# Learning Calculus - Finding turning points.

• December 5th 2011, 04:52 AM
Rastanking
Learning Calculus - Finding turning points.
Hi everyone,

I'm trying to teach myself calculus and have come across this problem.

I have a function of x

f(x) = x^3 + 5x^2 - 8x - 12

so I set this to zero by

f'(x) = 3x^2 + 10x - 8 = 0

then the book I'm using says that I can find the local values of x for min and max and these should be x1 = 0.667 and x2 = -4.000 but it doesn't say how these figures are reached.

Could someone guide me in the right direction please.

Andy
• December 5th 2011, 05:00 AM
e^(i*pi)
Re: Learning Calculus
Quote:

Originally Posted by Rastanking
Hi everyone,

I'm trying to teach myself calculus and have come across this problem.

I have a function of x

f(x) = x^3 + 5x^2 - 8x - 12

so I set this to zero by

f'(x) = 3x^2 + 10x - 8 = 0

then the book I'm using says that I can find the local values of x for min and max and these should be x1 = 0.667 and x2 = -4.000 but it doesn't say how these figures are reached.

Could someone guide me in the right direction please.

Andy

By solving $f'(x) = 0$ - in this case using your favourite method for solving quadratic equations
• December 5th 2011, 05:07 AM
Re: Learning Calculus
Quote:

Originally Posted by Rastanking
Hi everyone,

I'm trying to teach myself calculus and have come across this problem.

I have a function of x

f(x) = x^3 + 5x^2 - 8x - 12

so I set this to zero by

f'(x) = 3x^2 + 10x - 8 = 0

then the book I'm using says that I can find the local values of x for min and max and these should be x1 = 0.667 and x2 = -4.000 but it doesn't say how these figures are reached.

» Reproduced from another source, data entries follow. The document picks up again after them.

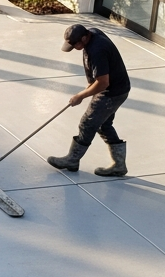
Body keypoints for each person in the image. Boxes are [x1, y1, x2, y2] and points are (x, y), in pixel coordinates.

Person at [47, 23, 130, 176]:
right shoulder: (92, 33)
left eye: (75, 45)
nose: (74, 48)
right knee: (103, 124)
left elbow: (103, 82)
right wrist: (90, 85)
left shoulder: (98, 50)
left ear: (84, 38)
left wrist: (81, 95)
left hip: (111, 92)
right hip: (118, 88)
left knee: (88, 123)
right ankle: (119, 165)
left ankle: (72, 160)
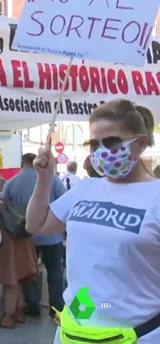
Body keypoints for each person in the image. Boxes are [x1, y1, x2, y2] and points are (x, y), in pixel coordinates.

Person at [26, 99, 160, 344]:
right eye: (94, 144)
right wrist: (44, 180)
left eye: (112, 142)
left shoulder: (155, 196)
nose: (102, 151)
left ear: (140, 143)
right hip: (75, 328)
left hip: (137, 333)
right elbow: (36, 225)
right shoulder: (85, 189)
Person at [3, 153, 66, 318]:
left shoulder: (11, 182)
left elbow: (3, 204)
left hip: (26, 235)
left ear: (22, 163)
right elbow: (64, 201)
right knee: (54, 270)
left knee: (30, 271)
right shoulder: (54, 180)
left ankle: (33, 306)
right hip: (52, 235)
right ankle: (56, 307)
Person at [0, 163, 38, 329]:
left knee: (9, 279)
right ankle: (19, 312)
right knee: (18, 277)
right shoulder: (4, 185)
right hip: (21, 235)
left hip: (9, 239)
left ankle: (7, 317)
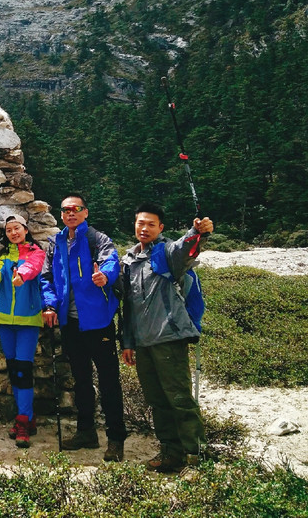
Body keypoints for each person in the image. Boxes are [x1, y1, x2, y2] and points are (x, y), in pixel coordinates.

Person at [121, 202, 213, 473]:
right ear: (134, 225)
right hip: (143, 342)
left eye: (151, 224)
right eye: (141, 223)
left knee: (180, 399)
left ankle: (197, 457)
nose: (144, 228)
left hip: (169, 338)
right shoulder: (129, 261)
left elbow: (186, 249)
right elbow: (129, 307)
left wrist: (197, 232)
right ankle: (170, 452)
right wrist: (127, 342)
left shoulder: (166, 253)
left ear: (160, 228)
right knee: (157, 401)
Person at [40, 193, 127, 462]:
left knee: (109, 381)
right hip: (70, 323)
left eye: (76, 209)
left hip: (98, 322)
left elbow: (112, 261)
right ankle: (86, 432)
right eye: (65, 210)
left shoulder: (96, 239)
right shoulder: (56, 242)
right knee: (81, 381)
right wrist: (50, 305)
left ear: (85, 212)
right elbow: (47, 277)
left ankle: (116, 439)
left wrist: (106, 276)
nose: (70, 213)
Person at [0, 214, 46, 448]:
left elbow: (32, 267)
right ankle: (26, 418)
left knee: (23, 370)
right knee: (14, 370)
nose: (13, 232)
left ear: (26, 229)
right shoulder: (3, 257)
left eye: (16, 228)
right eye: (9, 230)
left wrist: (23, 276)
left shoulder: (36, 253)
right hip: (4, 320)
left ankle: (23, 421)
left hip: (28, 319)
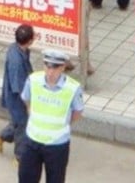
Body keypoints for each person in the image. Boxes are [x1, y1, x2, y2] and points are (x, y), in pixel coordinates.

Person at [17, 49, 85, 183]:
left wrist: (63, 124)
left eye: (55, 68)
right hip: (32, 141)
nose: (50, 72)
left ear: (63, 67)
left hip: (57, 144)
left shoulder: (72, 88)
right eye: (47, 67)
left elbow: (78, 112)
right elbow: (26, 99)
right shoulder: (33, 79)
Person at [0, 23, 34, 159]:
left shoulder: (17, 49)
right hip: (17, 99)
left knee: (17, 121)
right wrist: (28, 105)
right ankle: (19, 157)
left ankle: (0, 137)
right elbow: (19, 88)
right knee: (23, 125)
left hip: (16, 95)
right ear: (30, 40)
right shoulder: (17, 61)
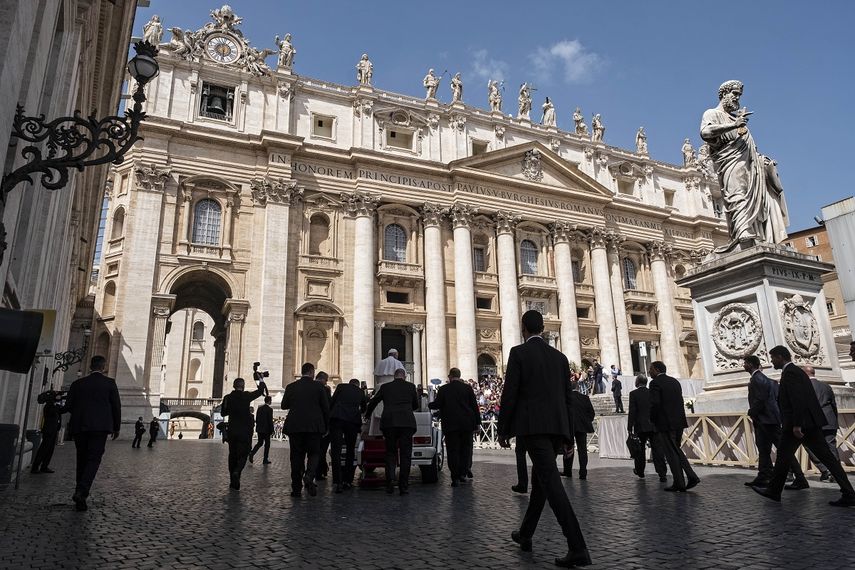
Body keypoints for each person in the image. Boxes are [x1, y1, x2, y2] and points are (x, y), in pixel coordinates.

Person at [498, 310, 591, 568]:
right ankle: (525, 534)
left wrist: (503, 429)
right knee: (540, 485)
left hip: (533, 429)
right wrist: (568, 436)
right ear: (542, 328)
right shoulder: (560, 358)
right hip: (555, 430)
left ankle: (577, 546)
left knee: (551, 485)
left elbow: (510, 393)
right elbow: (567, 399)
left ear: (523, 329)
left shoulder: (518, 353)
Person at [753, 346, 855, 507]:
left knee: (784, 456)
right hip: (808, 424)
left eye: (772, 358)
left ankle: (774, 490)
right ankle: (848, 493)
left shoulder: (791, 373)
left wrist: (797, 424)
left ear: (780, 357)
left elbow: (798, 400)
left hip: (799, 425)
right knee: (824, 458)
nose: (771, 361)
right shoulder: (795, 372)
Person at [700, 80, 788, 253]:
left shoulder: (737, 119)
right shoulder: (712, 113)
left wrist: (763, 161)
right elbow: (705, 132)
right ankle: (743, 232)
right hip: (730, 163)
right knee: (736, 194)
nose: (737, 98)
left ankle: (755, 233)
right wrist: (734, 124)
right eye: (734, 94)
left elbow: (750, 149)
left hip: (750, 167)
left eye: (739, 95)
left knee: (753, 199)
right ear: (724, 94)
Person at [65, 356, 121, 512]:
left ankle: (80, 497)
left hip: (80, 427)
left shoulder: (78, 384)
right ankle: (82, 491)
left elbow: (69, 406)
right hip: (100, 428)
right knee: (93, 460)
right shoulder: (109, 383)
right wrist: (116, 427)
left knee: (81, 460)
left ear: (90, 366)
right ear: (103, 367)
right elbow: (116, 407)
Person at [743, 355, 807, 488]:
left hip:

Could someone guide me in the right direction please.

Andy

When you have a quadratic equation of the form

$ax^2+bx+c=0$

The "x" solutions are simple to see if you can write your sum of 3 terms as a product by factoring to

$(3x+?)(x+?)=0$

We take the factors of -8 that sum to 10 when multiplying out the brackets.
This is (3)4+1(-2) and so

$3x^2+10x-8=0\Rightarrow\ (3x-2)(x+4)=0$

Since 0(anything)=0

then those factors are giving you the 2 solutions

$3x-2=0$

$x+4=0$

Alternatively,

for $ax^2+bx+c=0$

$x=\frac{-b\pm\sqrt{b^2-4ac}}{2a}$
• December 5th 2011, 05:30 AM
Rastanking
Re: Learning Calculus
Thanks for the quick reply, it has been a great help. However the answers in the book are 0.667 and -4.000 but I end up with -1.33 and -2.

I'm either losing the plot entirely or having finger trouble, could someone possible check my maths please.
• December 5th 2011, 05:51 AM
Re: Learning Calculus
You should show how you are getting those answers.
Are you factoring or using the "quadratic formula" ?
• December 5th 2011, 06:01 AM
Rastanking
Re: Learning Calculus
I'm using the quadratic formula and ending up with -1.33 and -2
• December 5th 2011, 06:30 AM
Re: Learning Calculus
$f'(x)=0\Rightarrow\ 3x^2+10x-8=0$

$\Rightarrow\ a=3,\;\;b=10,\;\;c=-8$

$x=\frac{-b\pm\sqrt{b^2-4ac}}{2a}=\frac{-10\pm\sqrt{100-4(3)(-8)}}{6}$

$x=\frac{-10\pm\sqrt{196}}{6}$

$x_1=\frac{\sqrt{196}-10}{6}$

$x_2=\frac{-10-\sqrt{196}}{6}$

One of these is positive and the other is negative.

Your error was to take c=8 instead of minus 8.

$ax^2+bx+c=(3)x^2+(10)x+(-8)$
• December 5th 2011, 10:35 AM
Rastanking
Re: Learning Calculus
Many thanks again for your help, very much appreciated.